Objective #4 was achieved by employing technology adoption theories at the organisation level. Innovation Diffusion Theory (IDT), and Institutional Theory (INT) were synthesized into the Technology-Organization-Environment (TOE) framework to conceptualize BIM adoption in SMEs. An empirical questionnaire survey was piloted and administered in Nigeria to the construction SMEs. A total of 489 responses were solicited and empirically analysed using the Partial Least Squares Structural Equation Modelling (PLS-SEM) method to test the hypothesised paths of BIM adoption. The results revealed that the awareness and adoption of BIM are influenced by the internal and external environments and BIM characteristics. It revealed the right contextual conditions under which the SMEs would adopt BIM in practice. Prediction models were developed based on the significant paths derived from the PLS-SEM method using Artificial Neural Network (ANN). The developed models captured the causal relationships between the contextual conditions and BIM adoption in SMEs and were able to predict with unseen data.

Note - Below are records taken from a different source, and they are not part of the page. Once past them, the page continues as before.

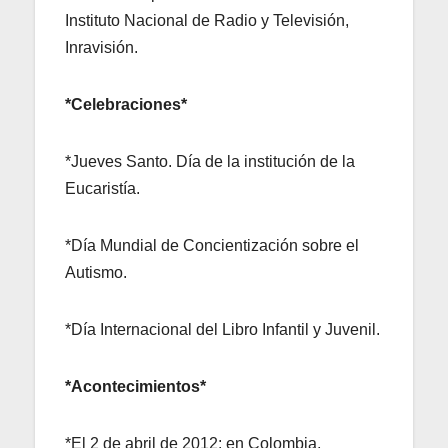
Instituto Nacional de Radio y Televisión,
Inravisión.
*Celebraciones*
*Jueves Santo. Día de la institución de la
Eucaristía.
*Día Mundial de Concientización sobre el
Autismo.
*Día Internacional del Libro Infantil y Juvenil.
*Acontecimientos*
*El 2 de abril de 2012: en Colombia,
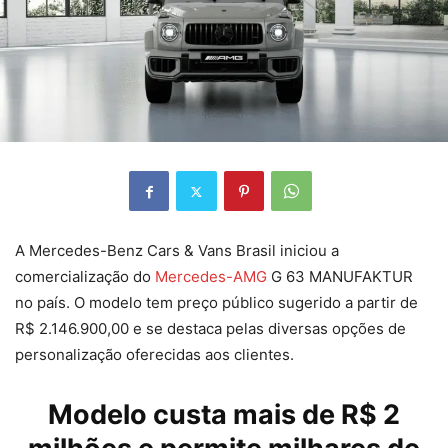
A Mercedes-Benz Cars & Vans Brasil iniciou a
comercialização do
Mercedes-AMG
G 63 MANUFAKTUR
no país. O modelo tem preço público sugerido a partir de
R$ 2.146.900,00 e se destaca pelas diversas opções de
personalização oferecidas aos clientes.
Modelo custa mais de R$ 2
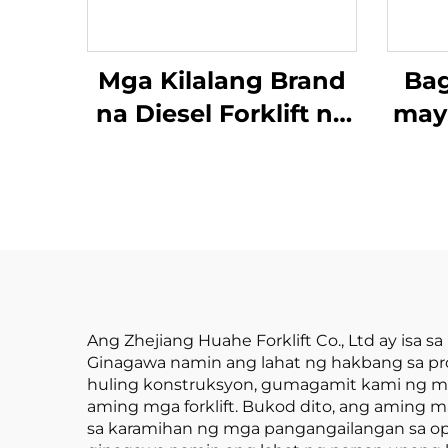
Mga Kilalang Brand
Bag
na Diesel Forklift na
may
may Kapasidad na
3.5 Tonelada para sa
Panlabas na
ku
Paggamit; Forklift na
d
may Forward Drive
mat
at Matibay na Tsino
n
Motor
m
Ang Zhejiang Huahe Forklift Co., Ltd ay isa
Ginagawa namin ang lahat ng hakbang sa pr
huling konstruksyon, gumagamit kami ng ma
aming mga forklift. Bukod dito, ang aming 
sa karamihan ng mga pangangailangan sa oper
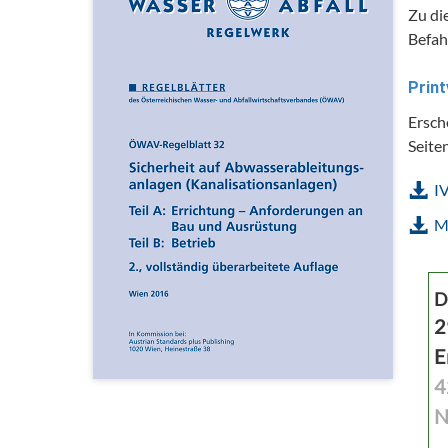
Zu di
Befah
Print
Ersch
Seite
I
M
D
2
E
4
N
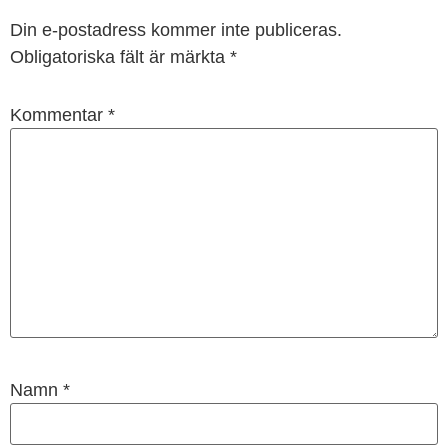
Din e-postadress kommer inte publiceras.
Obligatoriska fält är märkta
*
Kommentar
*
Namn
*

To ease the adoption of BIM on SMEs' projects, a Knowledge-Based Decision Support System (KBDSS) was developed to achieve Objective #5. KBDSS is an integration of a decision support system (DSS) and expert system (ES). Decision-Making Factors (DMFs) were identified from the reported literature and complemented with experts' review which resulted in 6 categories of DMFs. These 6 categories comprised a total of 30 DMFs that were subjected to BIM experts' evaluation in the Nigerian construction SMEs using a two-round Delphi Survey. The responses were analysed using the Fuzzy Synthetic Evaluation (FSE) method and Suitability Decision Support Index (SDSI) computed. A KDBSS was subsequently developed based on SDSI and action plans drawn up from the literature and expert interviews. The KBDSS was developed using an integrated development environment (IDE) of Microsoft Visual Basic for Applications. The system was validated using two SMEs projects in Nigeria. The findings provided a strong empirical tool for the SMEs in assessing projects for BIM adoption and supporting the decision by providing action plans for improvement.

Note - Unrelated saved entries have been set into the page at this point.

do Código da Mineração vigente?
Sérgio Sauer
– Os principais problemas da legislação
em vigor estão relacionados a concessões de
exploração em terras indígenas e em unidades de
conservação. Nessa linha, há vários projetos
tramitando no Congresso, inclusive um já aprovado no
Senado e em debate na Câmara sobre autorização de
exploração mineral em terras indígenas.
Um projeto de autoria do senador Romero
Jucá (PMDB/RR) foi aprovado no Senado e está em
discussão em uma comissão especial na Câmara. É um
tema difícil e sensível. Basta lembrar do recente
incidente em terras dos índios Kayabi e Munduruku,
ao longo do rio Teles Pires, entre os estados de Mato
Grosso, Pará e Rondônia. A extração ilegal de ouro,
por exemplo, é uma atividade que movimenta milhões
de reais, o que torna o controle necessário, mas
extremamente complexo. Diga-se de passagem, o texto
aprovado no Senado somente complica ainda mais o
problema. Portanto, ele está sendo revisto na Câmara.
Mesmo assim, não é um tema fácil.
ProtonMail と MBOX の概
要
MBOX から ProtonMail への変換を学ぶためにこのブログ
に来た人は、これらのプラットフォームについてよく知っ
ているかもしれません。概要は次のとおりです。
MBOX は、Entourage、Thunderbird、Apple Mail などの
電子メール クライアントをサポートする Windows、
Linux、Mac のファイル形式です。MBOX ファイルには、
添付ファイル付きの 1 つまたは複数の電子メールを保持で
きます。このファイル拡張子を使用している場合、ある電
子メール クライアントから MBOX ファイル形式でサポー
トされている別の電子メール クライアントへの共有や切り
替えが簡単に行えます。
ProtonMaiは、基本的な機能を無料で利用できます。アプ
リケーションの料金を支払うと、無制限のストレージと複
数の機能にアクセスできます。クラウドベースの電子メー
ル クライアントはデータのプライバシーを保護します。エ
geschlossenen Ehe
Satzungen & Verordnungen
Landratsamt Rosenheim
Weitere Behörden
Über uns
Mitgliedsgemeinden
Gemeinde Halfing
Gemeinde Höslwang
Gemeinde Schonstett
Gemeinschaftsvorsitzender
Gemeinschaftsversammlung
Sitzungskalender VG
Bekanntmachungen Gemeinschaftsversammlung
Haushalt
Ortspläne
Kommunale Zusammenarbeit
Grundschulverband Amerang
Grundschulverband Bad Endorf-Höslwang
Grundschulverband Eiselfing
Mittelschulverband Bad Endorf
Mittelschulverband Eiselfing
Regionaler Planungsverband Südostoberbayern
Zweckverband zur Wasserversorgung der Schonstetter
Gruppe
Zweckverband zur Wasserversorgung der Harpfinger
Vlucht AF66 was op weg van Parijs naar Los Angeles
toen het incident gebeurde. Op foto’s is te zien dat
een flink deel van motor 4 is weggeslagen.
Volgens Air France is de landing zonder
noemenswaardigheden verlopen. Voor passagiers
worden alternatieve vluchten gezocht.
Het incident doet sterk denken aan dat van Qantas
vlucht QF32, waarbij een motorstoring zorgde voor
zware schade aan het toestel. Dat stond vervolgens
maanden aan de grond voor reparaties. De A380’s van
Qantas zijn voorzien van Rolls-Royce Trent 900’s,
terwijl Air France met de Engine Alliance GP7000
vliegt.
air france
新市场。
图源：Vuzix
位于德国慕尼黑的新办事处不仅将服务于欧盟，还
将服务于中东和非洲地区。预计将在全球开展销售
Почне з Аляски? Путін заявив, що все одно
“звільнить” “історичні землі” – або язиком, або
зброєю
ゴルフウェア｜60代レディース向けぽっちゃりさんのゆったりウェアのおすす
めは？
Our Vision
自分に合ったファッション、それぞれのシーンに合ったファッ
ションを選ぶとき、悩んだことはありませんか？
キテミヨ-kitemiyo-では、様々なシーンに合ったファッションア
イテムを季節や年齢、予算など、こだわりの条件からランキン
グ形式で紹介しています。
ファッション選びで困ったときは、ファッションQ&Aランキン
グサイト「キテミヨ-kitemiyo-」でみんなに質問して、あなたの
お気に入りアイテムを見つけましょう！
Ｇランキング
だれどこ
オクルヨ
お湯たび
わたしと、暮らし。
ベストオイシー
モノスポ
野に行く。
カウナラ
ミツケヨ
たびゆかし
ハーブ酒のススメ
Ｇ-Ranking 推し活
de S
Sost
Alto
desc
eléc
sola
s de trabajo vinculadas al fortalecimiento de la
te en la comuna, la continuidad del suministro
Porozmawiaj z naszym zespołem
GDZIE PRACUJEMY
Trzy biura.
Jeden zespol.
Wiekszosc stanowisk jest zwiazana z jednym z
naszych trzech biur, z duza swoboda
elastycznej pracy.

Lastly, all the findings of the study have generated salient and significant contributions to theory, practice and methods. Moreover, the study has provided valuable insights, effective strategies, valid empirical evidence, and useful evaluation tools to support the proliferation of BIM adoption in SMEs in the AEC Industry. Overall, it has contributed to the growing body of knowledge about BIM usage in the SMEs of developing countries and the research deliverables would be of profound benefit to various key project stakeholders and researchers in the AEC industry worldwide.